The “Revenge of the Nerds” Sports Illustrated web feature Stewart Mandel wrote is required reading for any Northwestern fan. The details about the barriers faced in recruiting, the back-and-forth between football staffs and admissions departments, the negative perceptions of inflated GPAs and “jock classes” even athletes at rigorous academic schools like Northwestern, Vanderbilt Stanford and Duke regularly encounter – all of it paints a complete, and thoroughly reported portrait of some of the inner-workings behind the recent rise of “nerd” schools in the FBS. Northwestern is prominently featured. Seriously, if you’re reading this site and haven’t read Mandel’s (An NU alum with great insights on his alma mater) piece, go do it now. Done? Ok, cool.
Of all the interesting details and quotes from various coaches and players, there was one that stood out in a slightly chilling way, and it came directly from Northwestern athletics’ long-tenured former head of academic services, Margaret Akerstron.
"Sometimes, it's very easy to graduate kids," said Margaret Akerstrom, who retired in June after 26 years as Northwestern athletics' head of academic services. "Just make sure you put them in the right majors, give them more help than they should get -- not saying [other schools] are crossing the lines and writing papers, though that happens -- but they're babying them."
The quote was used under the “Academics” subtitle to detail how student-athletes balance the time demands of major college football with rigorous academic curriculums, and Akerstrom makes an interesting point most college sports fans already knew to be true.
Revenue-producing athletes at major conference schools have long had to fend off outside assumptions of gift-wrapped test scores and grade point averages, academic counselor-crafted schedules, “generous” professors and other vague accusations that all hint at the overriding assumption that football and men’s basketball players rarely, if ever, take their classes seriously, and are essentially allowed to spend their four years on campus majoring in eligibility. Some athletes don’t, and should never, have to deal with these criticisms – Brandon Vitabile, for example, is one of the most academically accomplished athletes in the Big Ten. Former Northwestern offensive lineman Patrick Ward maintained a 3.94 GPA while taking mechanical engineering classes. Penn State senior guard Jon Urschel is an undergraduate trigonometry professor. There are outstanding exceptions, players whose scholastic endeavors are not, and should not, be subjected to the same doubts and presumptions other athletes routinely confront.
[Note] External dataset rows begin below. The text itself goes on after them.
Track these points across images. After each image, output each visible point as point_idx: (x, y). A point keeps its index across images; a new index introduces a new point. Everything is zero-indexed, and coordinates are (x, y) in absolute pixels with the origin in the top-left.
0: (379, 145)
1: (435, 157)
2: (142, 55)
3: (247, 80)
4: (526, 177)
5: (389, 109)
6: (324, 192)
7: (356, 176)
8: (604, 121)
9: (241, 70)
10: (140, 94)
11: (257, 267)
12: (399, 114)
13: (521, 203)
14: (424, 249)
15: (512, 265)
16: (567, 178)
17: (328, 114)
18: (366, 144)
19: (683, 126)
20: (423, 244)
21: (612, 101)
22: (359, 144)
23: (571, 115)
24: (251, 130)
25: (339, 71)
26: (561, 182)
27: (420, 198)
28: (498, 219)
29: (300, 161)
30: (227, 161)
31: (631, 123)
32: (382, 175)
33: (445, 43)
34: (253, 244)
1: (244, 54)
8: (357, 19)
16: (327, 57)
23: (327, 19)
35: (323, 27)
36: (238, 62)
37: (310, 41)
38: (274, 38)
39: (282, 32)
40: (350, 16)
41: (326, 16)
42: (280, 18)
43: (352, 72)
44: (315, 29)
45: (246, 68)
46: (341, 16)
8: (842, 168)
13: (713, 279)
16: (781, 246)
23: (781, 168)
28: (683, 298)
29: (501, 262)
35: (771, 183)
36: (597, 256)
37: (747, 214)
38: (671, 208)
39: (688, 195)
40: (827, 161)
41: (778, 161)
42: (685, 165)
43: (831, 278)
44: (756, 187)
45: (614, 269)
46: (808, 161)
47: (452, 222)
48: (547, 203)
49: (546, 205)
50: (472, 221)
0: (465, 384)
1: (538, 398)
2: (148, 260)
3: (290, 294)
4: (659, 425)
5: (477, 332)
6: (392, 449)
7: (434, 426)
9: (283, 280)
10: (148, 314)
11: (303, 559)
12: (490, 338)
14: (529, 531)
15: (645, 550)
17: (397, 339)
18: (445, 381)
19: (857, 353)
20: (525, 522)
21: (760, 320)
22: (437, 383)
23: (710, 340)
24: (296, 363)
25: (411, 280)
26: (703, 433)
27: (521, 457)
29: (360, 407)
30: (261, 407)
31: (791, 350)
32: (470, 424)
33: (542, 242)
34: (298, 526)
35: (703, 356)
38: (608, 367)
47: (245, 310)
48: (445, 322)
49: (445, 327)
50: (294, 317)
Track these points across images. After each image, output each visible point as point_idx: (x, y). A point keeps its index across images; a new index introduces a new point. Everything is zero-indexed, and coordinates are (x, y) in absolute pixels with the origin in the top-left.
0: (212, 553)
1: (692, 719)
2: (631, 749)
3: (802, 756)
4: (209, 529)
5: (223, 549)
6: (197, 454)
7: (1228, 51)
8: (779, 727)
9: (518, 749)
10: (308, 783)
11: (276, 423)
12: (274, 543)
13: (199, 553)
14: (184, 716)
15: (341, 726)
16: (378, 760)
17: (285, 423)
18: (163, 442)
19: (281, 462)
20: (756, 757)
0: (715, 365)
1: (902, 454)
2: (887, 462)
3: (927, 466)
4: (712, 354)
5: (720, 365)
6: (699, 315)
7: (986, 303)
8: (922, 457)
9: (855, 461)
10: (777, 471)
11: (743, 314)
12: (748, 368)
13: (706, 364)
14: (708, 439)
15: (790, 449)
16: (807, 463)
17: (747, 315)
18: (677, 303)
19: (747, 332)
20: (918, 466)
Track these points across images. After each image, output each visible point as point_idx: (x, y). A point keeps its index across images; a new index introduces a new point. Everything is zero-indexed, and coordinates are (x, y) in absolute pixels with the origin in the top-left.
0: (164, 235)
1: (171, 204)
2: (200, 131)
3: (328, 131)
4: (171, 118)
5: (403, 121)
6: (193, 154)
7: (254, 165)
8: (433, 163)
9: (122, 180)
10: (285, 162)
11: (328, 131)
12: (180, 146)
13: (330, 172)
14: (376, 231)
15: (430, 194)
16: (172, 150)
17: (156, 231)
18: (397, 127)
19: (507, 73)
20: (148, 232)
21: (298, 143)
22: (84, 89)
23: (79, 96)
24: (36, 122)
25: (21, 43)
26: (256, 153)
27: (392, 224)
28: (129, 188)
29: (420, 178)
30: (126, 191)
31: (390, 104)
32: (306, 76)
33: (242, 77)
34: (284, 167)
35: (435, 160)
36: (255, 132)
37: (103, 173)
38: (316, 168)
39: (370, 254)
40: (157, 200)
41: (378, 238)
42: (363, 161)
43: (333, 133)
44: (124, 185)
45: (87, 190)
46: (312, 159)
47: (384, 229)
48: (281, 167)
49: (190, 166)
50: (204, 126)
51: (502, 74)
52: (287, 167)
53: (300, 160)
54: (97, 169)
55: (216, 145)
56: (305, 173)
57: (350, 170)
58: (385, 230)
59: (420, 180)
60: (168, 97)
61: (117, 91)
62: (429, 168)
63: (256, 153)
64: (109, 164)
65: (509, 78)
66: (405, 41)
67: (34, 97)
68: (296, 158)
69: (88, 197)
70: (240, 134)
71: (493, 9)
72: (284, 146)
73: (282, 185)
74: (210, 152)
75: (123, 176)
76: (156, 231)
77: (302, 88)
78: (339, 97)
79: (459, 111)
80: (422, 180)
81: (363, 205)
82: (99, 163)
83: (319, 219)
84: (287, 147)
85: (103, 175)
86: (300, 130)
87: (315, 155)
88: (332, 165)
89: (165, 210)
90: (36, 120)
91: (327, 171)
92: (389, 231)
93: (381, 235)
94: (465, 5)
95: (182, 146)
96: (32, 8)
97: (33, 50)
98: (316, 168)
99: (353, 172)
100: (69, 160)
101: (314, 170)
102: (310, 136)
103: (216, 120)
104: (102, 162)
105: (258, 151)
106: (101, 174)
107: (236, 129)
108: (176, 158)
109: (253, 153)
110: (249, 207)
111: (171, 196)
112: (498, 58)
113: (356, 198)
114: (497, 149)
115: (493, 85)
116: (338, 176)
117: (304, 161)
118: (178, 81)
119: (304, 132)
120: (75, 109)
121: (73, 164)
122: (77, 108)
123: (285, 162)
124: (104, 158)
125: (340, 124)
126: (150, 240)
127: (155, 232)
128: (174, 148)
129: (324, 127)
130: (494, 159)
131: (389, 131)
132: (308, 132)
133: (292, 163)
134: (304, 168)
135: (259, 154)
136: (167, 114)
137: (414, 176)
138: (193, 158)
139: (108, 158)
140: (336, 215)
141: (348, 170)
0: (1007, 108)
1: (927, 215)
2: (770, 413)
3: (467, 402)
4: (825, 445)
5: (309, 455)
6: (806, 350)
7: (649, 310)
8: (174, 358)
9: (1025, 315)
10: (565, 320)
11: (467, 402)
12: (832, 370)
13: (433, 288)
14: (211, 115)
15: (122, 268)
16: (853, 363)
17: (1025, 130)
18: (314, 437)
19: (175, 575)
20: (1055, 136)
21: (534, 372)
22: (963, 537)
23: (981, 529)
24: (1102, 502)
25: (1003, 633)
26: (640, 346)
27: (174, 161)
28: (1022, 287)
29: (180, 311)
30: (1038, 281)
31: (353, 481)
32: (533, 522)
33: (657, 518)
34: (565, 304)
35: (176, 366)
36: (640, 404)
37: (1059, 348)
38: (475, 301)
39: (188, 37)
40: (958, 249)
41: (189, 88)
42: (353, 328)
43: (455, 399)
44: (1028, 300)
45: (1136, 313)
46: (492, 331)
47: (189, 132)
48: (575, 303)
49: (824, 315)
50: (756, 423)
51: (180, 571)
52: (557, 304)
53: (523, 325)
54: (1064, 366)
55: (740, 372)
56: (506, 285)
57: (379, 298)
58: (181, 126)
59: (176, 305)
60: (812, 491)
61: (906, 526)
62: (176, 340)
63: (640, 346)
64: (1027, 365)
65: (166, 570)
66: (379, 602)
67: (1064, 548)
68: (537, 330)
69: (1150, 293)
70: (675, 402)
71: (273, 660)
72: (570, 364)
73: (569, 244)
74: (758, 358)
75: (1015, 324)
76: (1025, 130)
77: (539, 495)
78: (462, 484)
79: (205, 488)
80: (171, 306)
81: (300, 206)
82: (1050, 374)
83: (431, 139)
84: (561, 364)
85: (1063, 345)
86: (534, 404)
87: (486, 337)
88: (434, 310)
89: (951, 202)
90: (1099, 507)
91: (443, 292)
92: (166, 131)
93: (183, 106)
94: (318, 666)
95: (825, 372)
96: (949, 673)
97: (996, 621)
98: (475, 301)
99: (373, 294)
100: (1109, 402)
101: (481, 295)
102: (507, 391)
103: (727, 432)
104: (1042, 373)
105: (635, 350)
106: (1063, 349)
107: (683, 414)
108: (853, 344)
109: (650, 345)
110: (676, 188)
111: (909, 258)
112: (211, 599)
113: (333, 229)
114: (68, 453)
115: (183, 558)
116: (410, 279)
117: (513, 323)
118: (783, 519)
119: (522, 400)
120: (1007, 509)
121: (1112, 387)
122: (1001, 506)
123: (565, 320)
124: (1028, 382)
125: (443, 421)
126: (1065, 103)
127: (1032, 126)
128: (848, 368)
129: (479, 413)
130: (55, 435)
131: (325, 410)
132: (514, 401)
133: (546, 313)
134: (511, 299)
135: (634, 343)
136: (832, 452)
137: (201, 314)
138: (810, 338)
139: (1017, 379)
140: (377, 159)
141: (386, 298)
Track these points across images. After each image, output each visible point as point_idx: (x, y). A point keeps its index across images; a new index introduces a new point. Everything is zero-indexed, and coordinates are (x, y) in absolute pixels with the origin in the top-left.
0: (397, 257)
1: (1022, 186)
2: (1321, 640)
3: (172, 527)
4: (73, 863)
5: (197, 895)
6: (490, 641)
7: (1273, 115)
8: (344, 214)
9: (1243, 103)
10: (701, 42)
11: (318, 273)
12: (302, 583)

But the perception still exists on a broader scale among the general revenue-producing student-athlete populace. People will always separate student-athletes from the general student body and form specific opinions about how, in the midst of traveling and lifting and rehabbing, they ever manage to get through the same classes normal students struggle with each and every day – how athletes must be getting help from someone, or cheating, or finding some unethical expedient (some fawning, submissive, plaintive engineering student willing to complete a few problem sets if it means hanging out with football players, say) to keep their grade point averages at acceptable levels.
Outside of the four-school nerd population highlighted in Mandel’s story -- along with a handful of other distinguished institutions, including a number of the programs listed on Mandel's GSR wins percentage chart -- the association between revenue-producing athletes and unethical academic practices is much stronger; we’re typically impressed when athletes with high GPAs and multiple degrees are featured during game broadcasts, as if major conference athletics and 3.5 grade point averages are mutually exclusive. When academic accomplishment and athletic success are used in the same sentence, there is a natural inclination among students (and college sports fans generally) to assume something nefarious – tutors going above and beyond their stated purpose, teachers being overly liberal with assignment deadlines, inconsistent grading rubrics, you name it – is at work.
The blanket skepticism is so pervasive and so entrenched that most athletes' classroom exploits, fair or not, are almost never treated with the same respect as normal students' -- even if, as is truly the case in many instances, the mere fact some athletes actually are excelling academically without extra help while balancing athletic commitments (which, as Big Ten commissioner Jim Delany duly noted at his conference's media days, habitually exceed the NCAA's imposed 20-hour weekly limit) is truly something worth celebrating. Akerstrom, with three words – “though that happens” – suggests some of these criticisms are not as vague and fabricated as some might have once believed.
There are schools “crossing the lines and writing papers” for their student athletes. “babying them,” as she so candidly puts it it. Good on Akerstrom to not withhold the truth. There may indeed be some validation to the accusations; Akerstrom is certainly convinced, and her comments don’t help combat the perception.